EHRAgent: Code Empowers Large Language Models for Few-shot Complex Tabular Reasoning on Electronic Health Records
Wenqi Shi, Ran Xu, Yuchen Zhuang, Yue Yu, Jieyu Zhang, Hang Wu, Yuanda Zhu, Joyce Ho, Carl Yang, May D. Wang
TL;DR
EHRAgent tackles few-shot multi-tabular reasoning over electronic health records by coupling an LLM agent with a code interface to autonomously generate and execute data queries across EHR tables.
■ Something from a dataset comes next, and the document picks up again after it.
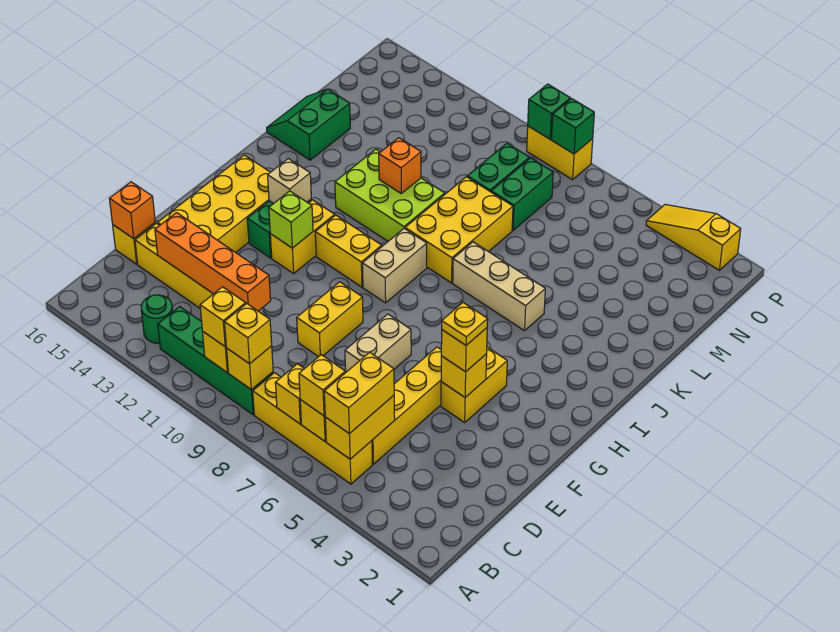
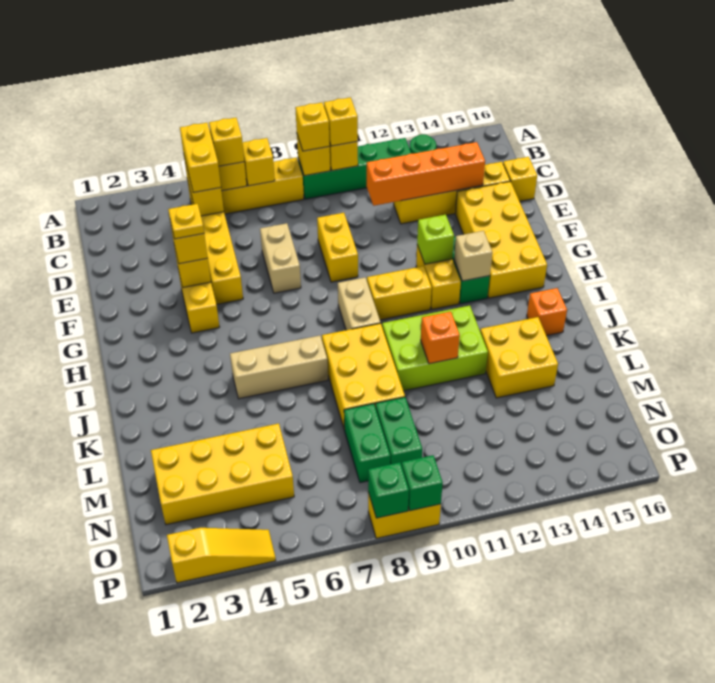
orange 1x1 brick [109,182,155,239] -> orange 1x1 brick moved to [527,288,567,336]
none -> yellow 2x2 brick [480,317,558,398]
green 2x2 slope [267,89,350,160] -> none
none -> yellow 2x4 brick [151,423,294,525]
It introduces four components—Medical Information Integration, Demonstration Optimization through Long-Term Memory, Interactive Coding with Execution, and Rubber Duck Debugging via Error Tracing—enabling iterative plan refinement through environment feedback. Across three real-world EHR datasets (MIMIC-III, eICU, TREQS), EHRAgent significantly outperforms strong baselines in multi-hop reasoning while reducing dependence on large annotated training data by using only a few demonstrations. The work highlights potential improvements to clinician workflows and acknowledges limitations such as extra execution costs and privacy considerations, suggesting future directions like white-box LLMs and cost-efficient strategies.
Abstract
Large language models (LLMs) have demonstrated exceptional capabilities in planning and tool utilization as autonomous agents, but few have been developed for medical problem-solving. We propose EHRAgent, an LLM agent empowered with a code interface, to autonomously generate and execute code for multi-tabular reasoning within electronic health records (EHRs). First, we formulate an EHR question-answering task into a tool-use planning process, efficiently decomposing a complicated task into a sequence of manageable actions. By integrating interactive coding and execution feedback, EHRAgent learns from error messages and improves the originally generated code through iterations. Furthermore, we enhance the LLM agent by incorporating long-term memory, which allows EHRAgent to effectively select and build upon the most relevant successful cases from past experiences. Experiments on three real-world multi-tabular EHR datasets show that EHRAgent outperforms the strongest baseline by up to 29.6% in success rate. EHRAgent leverages the emerging few-shot learning capabilities of LLMs, enabling autonomous code generation and execution to tackle complex clinical tasks with minimal demonstrations.